Luas lahan dari proyek ini yaitu sebesar 50.000 hektare dengan beras, kedelai, dan jagung sebagai komoditas utama, serta kopi, kelapa sawit, cabai, cokelat, kelapa dan karet sebagai sub komoditas. Proyek ini dinyatakan gagal karena berbagai alasan, yaitu ketidaksesuaian lahan untuk pertanian, tidak cocok untuk daerah irigasi dan rawan banjir.
Sebagian besar lahan yang digunakan terletak di daerah pertanian yang telah terdegradasi dan tidak mempunyai kualitas baik untuk pertanian.
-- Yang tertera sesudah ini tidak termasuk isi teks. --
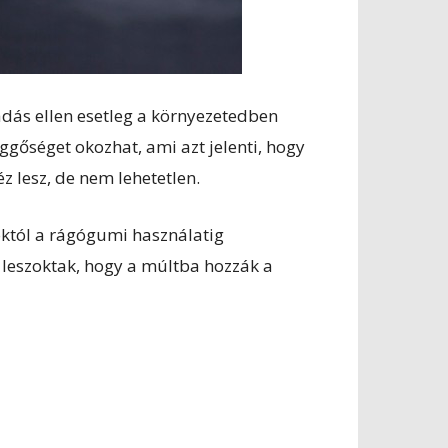
adás ellen esetleg a környezetedben
gőséget okozhat, ami azt jelenti, hogy
 lesz, de nem lehetetlen.
októl a rágógumi használatig
 leszoktak, hogy a múltba hozzák a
Selain itu, kepemimpinan yang lemah dan ketidakmampuan pemerintah dalam mengumpulkan dana yang cukup untuk menutupi kebutuhan proyek ini juga menjadi faktor gagalnya proyek.
3. Kalimantan Tengah
Program food estate Kalimantan Tengah yang dilaksanakan tahun 2020 di bekas proyek lahan gambut seluas 30.000 hektare dengan komoditas padi dinyatakan gagal.
Hal tersebut dikarenakan berbagai hal, di antaranya perubahan pola tanam yang dipaksakan menyebabkan gagal panen dan hasil produksi yang buruk untuk periode selanjutnya, gagalnya penerapan kegiatan skema ekstensifikasi di kawasan pertanian, belum siapnya lahan yang dibuka oleh pemerintah untuk ditanam, serta minimnya pelibatan masyarakat sekitar terkait pembangunan tersebut.
4. Gunung Mas
Program food estate berupa hutan produksi seluas 31.000 hektare yang dimulai pada tahun 2021 di kawasan Gunung Mas dengan komoditas gandum dan singkong dinyatakan gagal akrena beebrapa faktor, yaitu belum adanya skema pembebasan lahan milik masyarakat, kurang optimalnya perencanaan program perkebunan singkong, kurangnya informasi dan kajian yang menyeluruh soal lingkungan setempat, dan tidak adanya koordinasi yang dilakukan antara Kementerian Pertahanan, Dinas Tanaman Pangan Hortikultura, dan Peternakan Provinsi Kalimantan Tengah.
Baca Juga: Debat Cawapres: Mahfud MD Sebut Food Estate Gagal dan Merusak Lingkungan
5. Humbang Hasundutan, Tapanuli Selatan, Tapanuli Utara, dan Pakpak Bharat, Sumatera Utara
Program food estate yang dimulai tahun 2021 di kawasan-kawasan tersebut dalam bentuk Lahan Agrikultural Kentang dengan bawang merah dan bawang putih sebagai komoditas juga dinyatakan gagal karena kondisi aksesbilitas menuju kawasan food estate yang terbilang curam sehingga berbahaya saat musim hujan.
Selain itu, para petani di kawasan tersebut juga tidak dilibatkan dalam proses pengembangannya, dan adanya praktik mekanisme pertanian yang dilandasi investasi hingga berdampak pada laju deforestasi.